From a legal standpoint, Lipton said, corporate boards are supposed to maximize shareholder value, and it’s unclear how the pay package benefits shareholders in a tangible way. The $56 billion would be back pay covering a period since 2018 during which Musk has already done his job, and if it were framed as a bonus or a gift, a court still might rule it unreasonable, she said.
“Gifts are nice. Gifts are fine. But a gift of corporate assets with no corresponding benefit falls into the legal category of ‘waste,'” she wrote in a blog post.
Some of Musk’s supporters say that despite the Delaware ruling, they see the 2018 pay package as a promise that Tesla should follow through on as long as Musk holds up his end of the bargain by meeting the package’s performance goals.
“A deal is a deal,” several investors have posted on Musk’s social media app X, alongside screenshots of confirmation that they voted and the hashtag #VotedTesla24.
The performance requirements set in 2018 were based on three factors: Tesla’s market capitalization, revenue and profitability. Musk has met some of those, growing market capitalization — a measure of the company’s value — from $59.1 billion in 2018 to more than $570 billion this year. And he still has time to meet goals he hasn’t reached, including on revenue, because the pay package had a 10-year term.
In the 440-page proxy statement explaining the vote, a committee of the Tesla board noted the “novel circumstances.” It recommended approval to “avoid further uncertainty regarding Mr. Musk’s compensation and motivation.” The committee wrote that it couldn’t predict the eventual court outcome if some shareholders challenged the vote.
The shareholder voting process is complicated enough that some Musk fans are making how-to videos and posting them on X, Musk’s social media app. Some shareholders can vote on their own online, while others must do so through a broker. One Musk fan, using the handle @TeslaBoomerMama on X, is asking shareholders to fill out a form for assistance if they run into any difficulties voting.
It’s the kind of public and private jockeying that sometimes occurs when there’s a contested election for corporate board seats — as there was this year for the Disney board of directors — but not when the issue is compensation.
So far, most institutional investors aren’t saying how they’re voting. One top-10 shareholder, T. Rowe Price, has expressed some support but stopped short of announcing a vote in favor.
“We do not think it’s fair to set out a new set of options subject to a fresh set of performance hurdles. The requirements of the 2018 package were extraordinarily ambitious — and they were delivered,” the firm wrote in a letter to Tesla’s board, according to the proxy statement.

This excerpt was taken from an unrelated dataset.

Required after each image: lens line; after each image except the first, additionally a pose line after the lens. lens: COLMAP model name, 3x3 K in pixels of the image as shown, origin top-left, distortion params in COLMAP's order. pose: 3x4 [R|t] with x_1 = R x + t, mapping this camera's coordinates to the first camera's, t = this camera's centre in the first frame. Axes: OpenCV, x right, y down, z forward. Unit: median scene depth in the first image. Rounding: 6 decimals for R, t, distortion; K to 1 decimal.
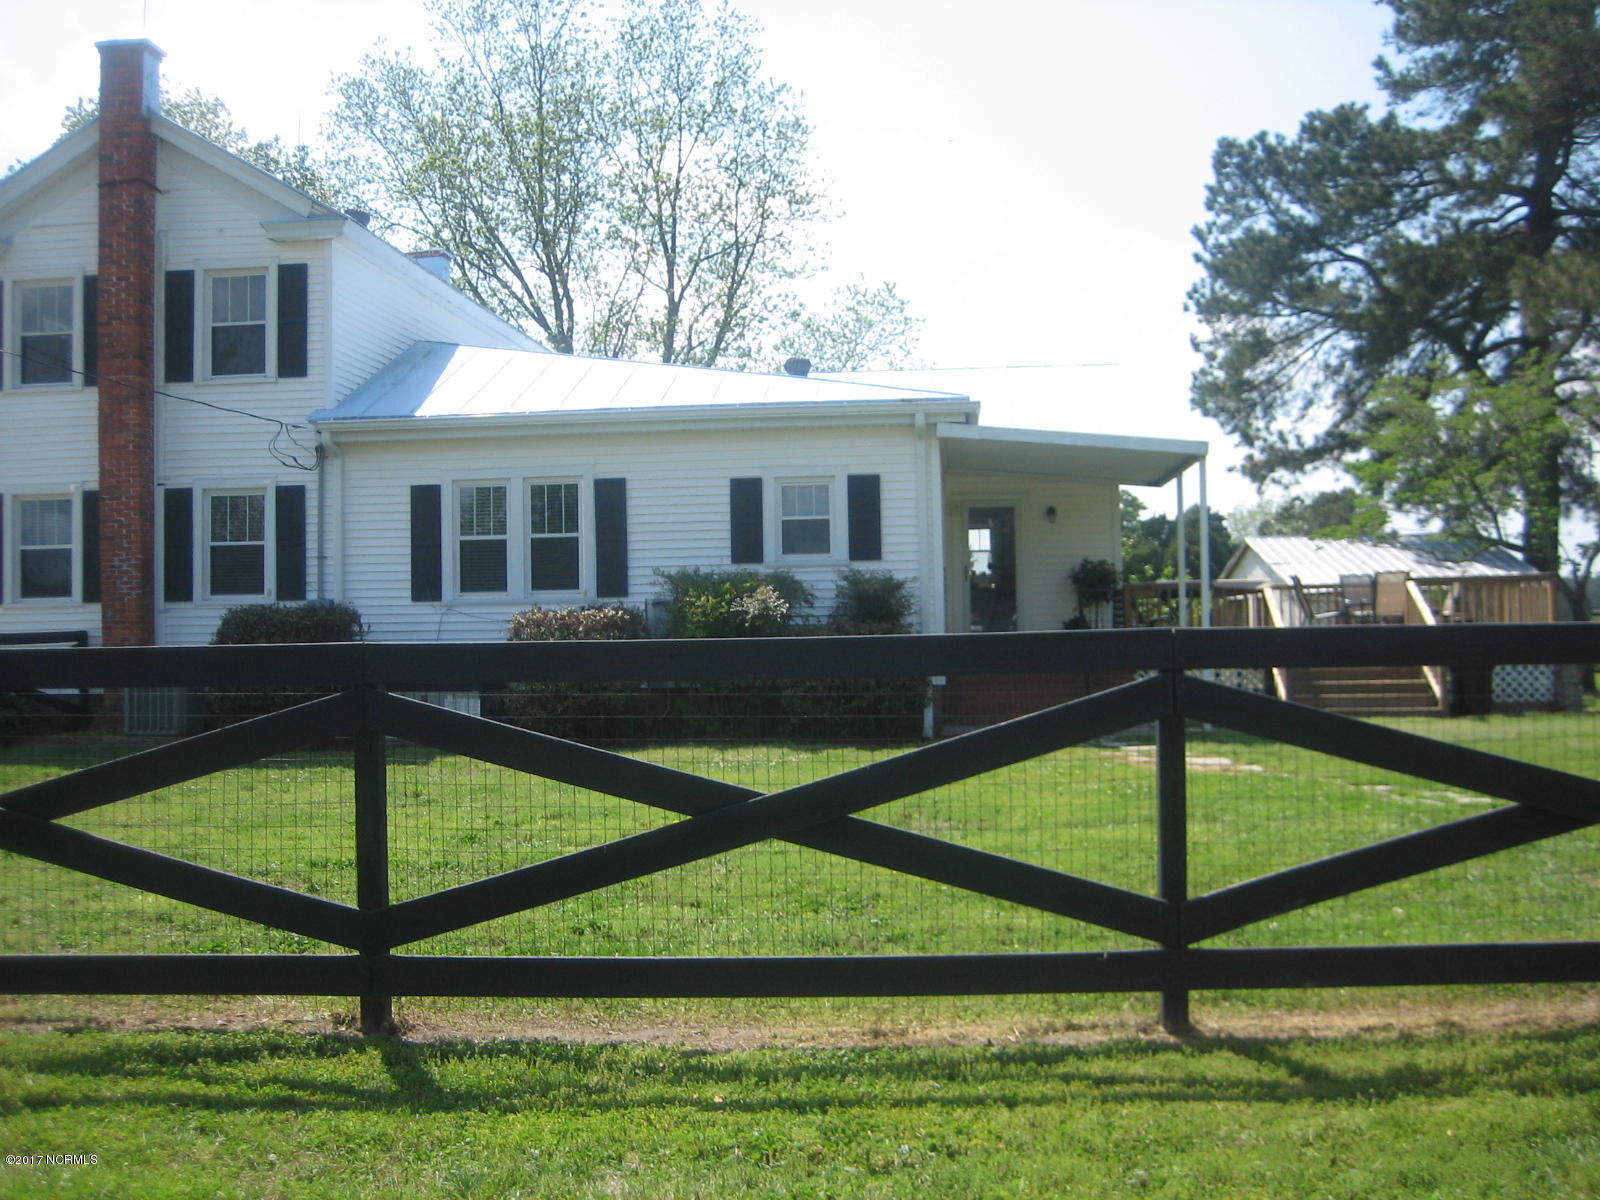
lens RADIAL K [[1658.5, 0, 790.2], [0, 1658.5, 587.2], [0, 0, 1]] dist [-0.150898, 0.172756]
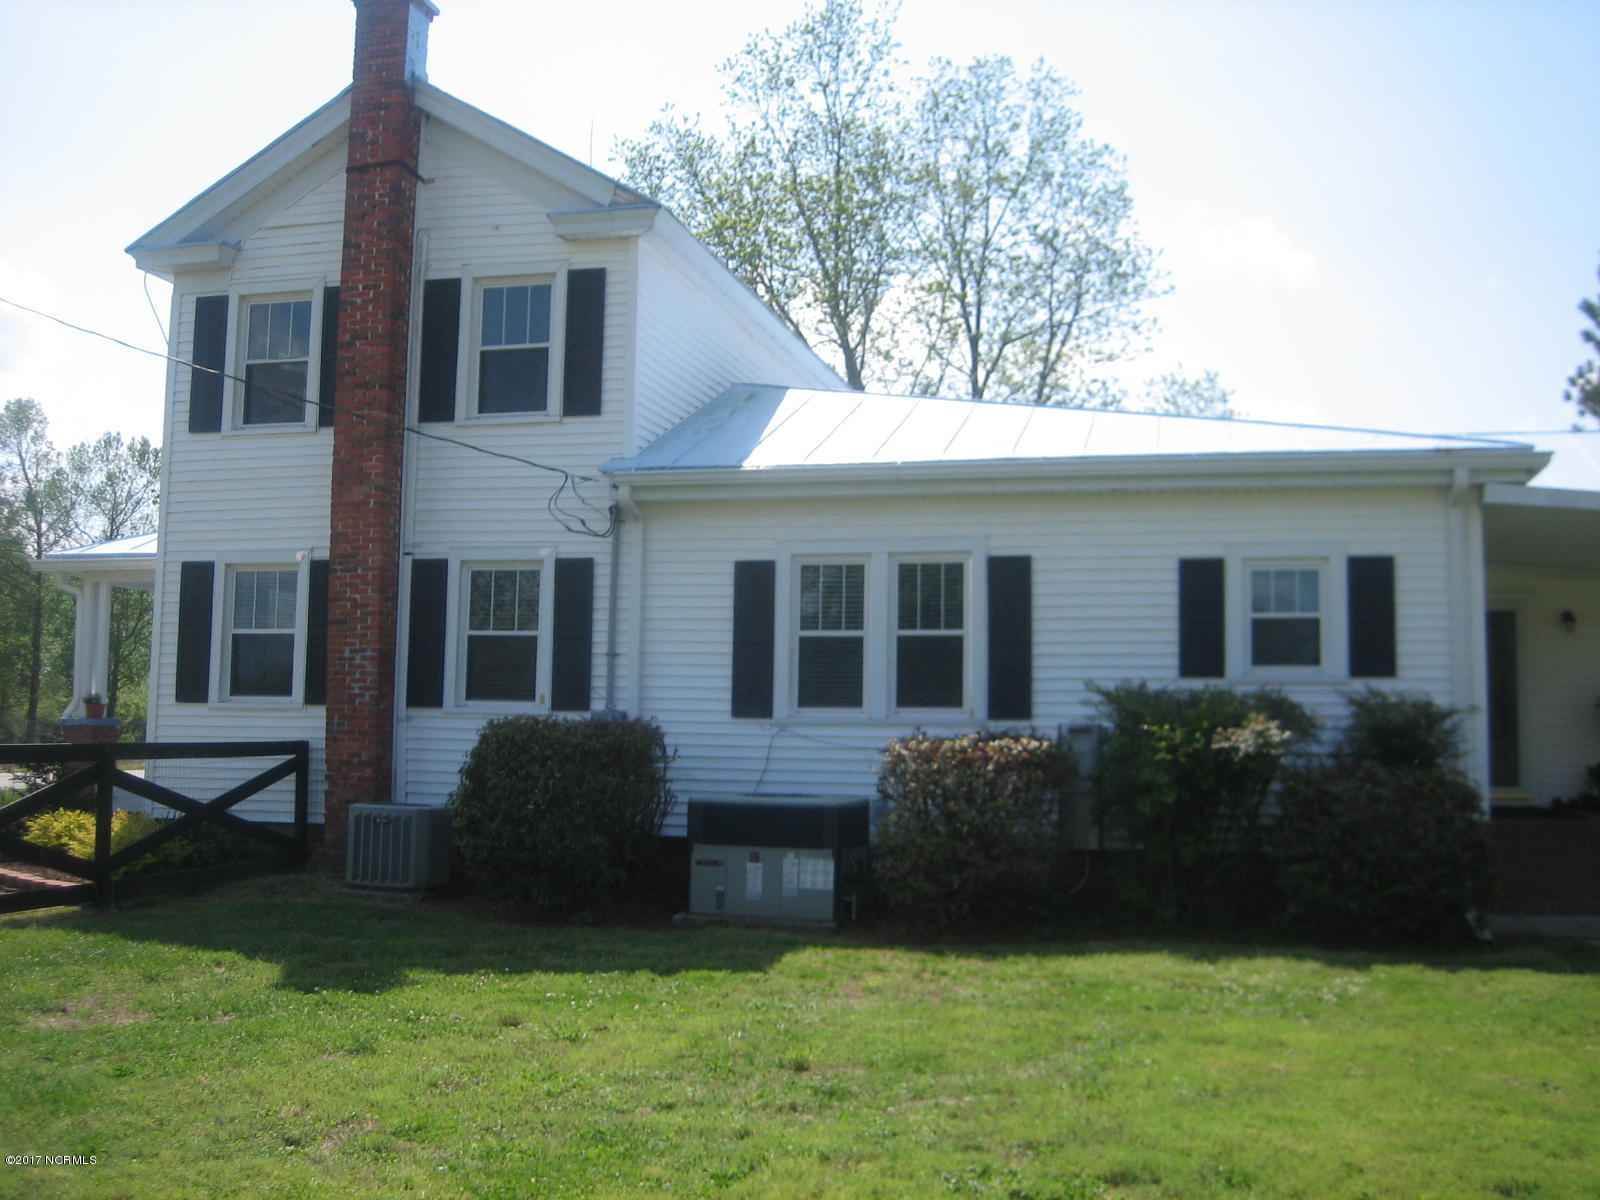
lens RADIAL K [[1658.5, 0, 790.2], [0, 1658.5, 587.2], [0, 0, 1]] dist [-0.150898, 0.172756]
pose [[0.988348, 0.018466, -0.151085, -0.092229], [-0.028739, 0.997399, -0.066098, -0.001261], [0.149472, 0.069670, 0.986308, 0.265334]]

But T. Rowe Price told Reuters in April that it was premature to say how the company’s funds would vote. The firm didn’t immediately respond to a request for comment Friday.
New York City Comptroller Brad Lander was among the institutional investors signing a joint letter opposed, along with union-owned Amalgamated Bank.
“Shareholders should not pretend that this award has any kind of incentivizing effect — it does not. What it does have is an excessiveness problem, which has been glaringly apparent from the start,” they wrote.
The shareholder votes aren’t public unless an investor shares how they voted. Some people began sharing screenshots of their votes in April, shortly after the Tesla board announced the vote, and the deadline to vote online is June 12. Some people may also vote in person at the annual shareholder meeting June 13. The results are expected at the meeting or shortly afterward.